I'm still in a state of incredulous WTFery about this book. There are so many completely bonkers plot points in it that I spent most of my reading time shaking my head.
Let's start off with the location. Cordillera is apparently a small country 'sandwiched between France and Spain'. OK. Not the worst location for a fictional small country with a fictional monarchy. I can buy that.
I can't buy that any country in modern-day Western Europe has a law 'forbidding women to wear trousers in public' and another 'forbidding married women with able-bodied husbands to work outside the home'.
I'm thinking that the author hasn't heard of the EU. For a bit I wondered if I'd misinterpreted something and whether the book was actually set in the 1950's or something, but no. Cellphones are a thing. This is supposed to be contemporary. Despite someone apparently thinking that the only way to get from England to the South of France is a ferry or train via the Channel Tunnel. Apparently the author hasn't heard of aeroplanes either.
Western Europe... ANYWHERE in Europe... is definitely not the right location if you want archaic, outdated, misogynistic laws to apply. The Middle East or North Africa, maybe. Maybe this is supposed to be a Sheikh romance and the author is just geographically confused.
The heroine's parents are Christian missionaries, away in South Africa at the time of the story (where she worries about them getting caught up in a tribal uprising, which is yet another impossibly geographically ignorant plot point) and therefore her reaction to Prince Lawrence wanting to have an affair with her is quite understandable. I'd have slapped the offensive asshat's face as well.
Look... there is a trope in romances that has been around since Jane Austen's time at least. Pride and Prejudice is THE classic example. The hero of the novel acts like a misogynistic asshat and eventually, by the power of falling in love with an Opinionated Strong Female, finds redemption and does the biggest grovel ever. That's the payoff for having to put up with the hero being an asshat for most of the book.
By the time I got halfway through this book, I was already thinking that the grovel had better be particularly epic.
But here's the thing. THERE IS NO GROVEL. Lawrence never changes his opinions. The closest he ever gets is being willing to POSSIBLY give up his future crown for lurve - in order to marry Tricia, that is, since she's a Commoner. Since there aren't really any other actual candidates for the crown anyway, this is pretty much a win-win bet for him.
Some of the lines in this book are so awful that I can only reproduce them here and let you judge them for yourself.
"Princesses are supposed to be virgins and wear white for purity when they marry."
Oh, you did not just say that after telling Tricia that you'd set her up in a nice apartment in the city, YOU MASSIVE HYPOCRITE.

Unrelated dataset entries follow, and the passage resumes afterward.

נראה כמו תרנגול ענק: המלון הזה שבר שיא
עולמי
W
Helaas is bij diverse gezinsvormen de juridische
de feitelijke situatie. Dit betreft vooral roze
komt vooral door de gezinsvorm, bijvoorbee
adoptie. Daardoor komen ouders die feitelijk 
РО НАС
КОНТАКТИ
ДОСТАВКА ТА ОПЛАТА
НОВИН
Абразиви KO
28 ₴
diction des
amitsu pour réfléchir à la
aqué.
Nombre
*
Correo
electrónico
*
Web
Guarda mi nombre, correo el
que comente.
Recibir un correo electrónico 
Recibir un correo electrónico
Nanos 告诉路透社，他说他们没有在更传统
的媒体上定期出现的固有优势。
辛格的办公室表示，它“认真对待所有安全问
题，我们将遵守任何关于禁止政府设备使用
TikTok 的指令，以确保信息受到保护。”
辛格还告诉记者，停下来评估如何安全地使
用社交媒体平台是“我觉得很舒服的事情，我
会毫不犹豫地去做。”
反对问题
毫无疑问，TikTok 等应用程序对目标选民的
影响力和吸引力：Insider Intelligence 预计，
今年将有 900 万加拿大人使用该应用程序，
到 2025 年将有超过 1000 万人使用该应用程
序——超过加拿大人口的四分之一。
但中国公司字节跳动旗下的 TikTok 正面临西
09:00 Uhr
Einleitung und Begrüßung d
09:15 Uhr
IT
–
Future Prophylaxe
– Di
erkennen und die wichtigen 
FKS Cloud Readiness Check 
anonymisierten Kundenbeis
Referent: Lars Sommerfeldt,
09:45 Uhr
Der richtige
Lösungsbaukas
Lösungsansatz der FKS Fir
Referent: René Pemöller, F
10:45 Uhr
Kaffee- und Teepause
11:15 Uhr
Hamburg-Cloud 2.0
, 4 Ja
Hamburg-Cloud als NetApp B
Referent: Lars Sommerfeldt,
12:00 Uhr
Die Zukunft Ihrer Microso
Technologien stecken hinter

Did she expect a marriage proposal before she'd go to bed with him? She was enchanting, but he needed a dutiful compliant queen like his aunt. And Tricia wouldn't live compliantly under Cordillera's laws. She'd agitate for more privileges for women.
WELL GOOD FOR HER, said I.
Lawrence believed men better fulfilled their traditional roles as bread winners and leaders. Women should be the nurturers and lovers they were meant to be, although he supposed they could handle motherhood and part time jobs.
HOW MIGHTY BIG OF HIM. Women can 'handle' motherhood??? WHO ELSE DOES HE THINK IS GOING TO DO IT???
And then... and then, somehow, it got worse. Lawrence and Tricia are talking about the missing princess Tricia is substituting for, who may have run off with her college professor - they suspect she's pregnant - and this GEM comes out.
"We can't allow that. She'll have to have an abortion under strict secrecy."
Yes. You read that right. He said that 'we' (as in the royal we) would FORCE a woman (a princess no less) to HAVE AN ABORTION because she is having a child OUT OF WEDLOCK.
This was the point at which I threw up a little bit in my mouth.
Honestly, from this point on I was skim-reading because I just wanted to read the epic grovel (which never happened). There was a sex scene at 95% of the way through the book at which Lawrence finally seduced Tricia and they had sex in a pool. After that they go back to his room and he produces a bunch of condoms, at which point Tricia realizes that they didn't use protection before, and I swear to God I'm not making this up, thinks
Hopefully the flowing waters took care of that worry.
Well, it might be how the Force works, but it's sure as shit not how birth control works, honey.
This book is an absolute hot mess. It's poorly researched with an utterly nonsensical plot and the most dislikable hero I've read since Christian Grey. I absolutely hated it. One star.
If you really, really want to put yourself through this, Pretend Princess is available now on Amazon.
Disclaimer: I received this book for review through NetGalley.